Andrew Dupont c674d8ff9b Update README for `web-tree-sitter` 1 月之前
..
README.md c674d8ff9b Update README for `web-tree-sitter` 1 月之前
tree-sitter.js 4d696a7438 Rewrite warning message in `web-tree-sitter` 1 月之前
tree-sitter.wasm 87a9322415 Upgrade `web-tree-sitter` to 0.23.0… 1 月之前

README.md

Building a custom web-tree-sitter

Tree-sitter parsers often use external C scanners, and those scanners sometimes use functions in the C standard library. For this to work in a WASM environment, web-tree-sitter needs to have anticipated which stdlib functions will need to be available. If a Tree-sitter parser uses stdlib function X, but X is not included in this list of symbols, the parser will fail to work and will throw an error whenever it hits a code path that uses the rogue function.

For this reason, Pulsar builds a custom web-tree-sitter. Every time someone tries to integrate a new tree-sitter parser into a Pulsar grammar, they might find that the parser relies on some stdlib function we haven’t included yet — in which case they can let us know and we’ll be able to update our web-tree-sitter build so that it can export that function.

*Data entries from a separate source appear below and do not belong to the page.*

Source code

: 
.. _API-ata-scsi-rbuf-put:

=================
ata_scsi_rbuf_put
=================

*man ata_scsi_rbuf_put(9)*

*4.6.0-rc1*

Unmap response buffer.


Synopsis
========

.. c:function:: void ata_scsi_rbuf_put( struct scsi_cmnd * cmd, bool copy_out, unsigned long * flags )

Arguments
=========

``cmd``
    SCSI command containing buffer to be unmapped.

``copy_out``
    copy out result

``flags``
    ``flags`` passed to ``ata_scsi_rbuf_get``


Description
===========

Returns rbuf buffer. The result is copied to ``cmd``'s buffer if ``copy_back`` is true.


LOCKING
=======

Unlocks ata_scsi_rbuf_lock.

The need to do this will decrease over time as C++ scanners are deprecated and as parsers are increasingly encouraged to use a fixed subset of possible stdlib exports, but it’s still necessary right now.

We also take advantage of the custom build by adding a check for a common failure scenario — a parser trying to use a stdlib function that hasn’t been exported — so that we can log a helpful error message to the console when it happens.

Check out the modified branch for the version we’re targeting

At time of writing, Pulsar was targeting web-tree-sitter version 0.23.0, so a branch exists on our fork called v0-23-0-modified. That branch contains a modified stdlib-symbols.txt file and a modified script for building web-tree-sitter.

When we target a newer version of web-tree-sitter, a similar branch should be created against the corresponding upstream tag. The commits that were applied on the previous modified branch should be able to be cherry-picked onto the new one rather easily.

Add whatever methods are needed to stdlib-symbols.txt

For instance, one of the parsers we use depends on the C stdlib function isalnum, and web-tree-sitter doesn’t export that one by default. So we can add the line

  "isalnum",

in an appropriate place in stdlib-symbols.txt, then rebuild web-tree-sitter so that the WASM-built version of that parser has that function available to it.

If a third-party tree-sitter grammar needs something more esoteric, we should encourage them to follow current best practices for Tree-sitter parsers. But we may still want to add that dependency to the build.

Run script/build-wasm from the root

To build web-tree-sitter for a particular version, make sure you’re using the appropriate version of Emscripten. This document is useful at matching up tree-sitter versions with Emscripten versions.

The default build-wasm script now skips minification, so we no longer have to un-minify the JavaScript output.

Add a warning message

When a parser tries to use a stdlib function that isn’t exported by web-tree-sitter, the error that’s thrown is not very useful. So we try to detect when that scenario is going to happen and insert a warning in the console to help users that might otherwise be befuddled.

This may be automated in the future, but for now you can modify tree-sitter.js so that this function…

function resolveSymbol(sym) {
  var resolved = resolveGlobalSymbol(sym).sym;
  if (!resolved && localScope) {
    resolved = localScope[sym];
  }
  if (!resolved) {
    resolved = moduleExports[sym];
  }
  return resolved;
}

…has an extra check at the end:

function resolveSymbol(sym) {
  var resolved = resolveGlobalSymbol(sym).sym;
  if (!resolved && localScope) {
    resolved = localScope[sym];
  }
  if (!resolved) {
    resolved = moduleExports[sym];
  }
  if (!resolved) {
    console.warn(`Warning: parser wants to call function ${sym}, but it is not defined. If parsing fails, this is probably the reason why. Please report this to the Pulsar team so that this parser can be supported properly.`);
  }
  return resolved;
}

The function in question is generated by emscripten and is the rough equivalent of what we’d get if we built with assertions enabled (though less generic and more tailored to Pulsar). If the implementation changes on the emscripten side, you should still be able to find the equivalent logic.

Copy it to vendor

Under lib/binding_web you’ll find the built files tree-sitter.js and tree-sitter.wasm. Copy both to Pulsar’s vendor/tree-sitter directory. Relaunch Pulsar and do a smoke test with a couple of existing grammars to make sure you didn’t break anything.

Commit it

Be sure to mention the version you’re upgrading to in the commit message so grammar authors have some way of discerning the version of web-tree-sitter they should target.

(It’s a stretch goal to include this information in a more structured format so that it can be inspected at runtime.)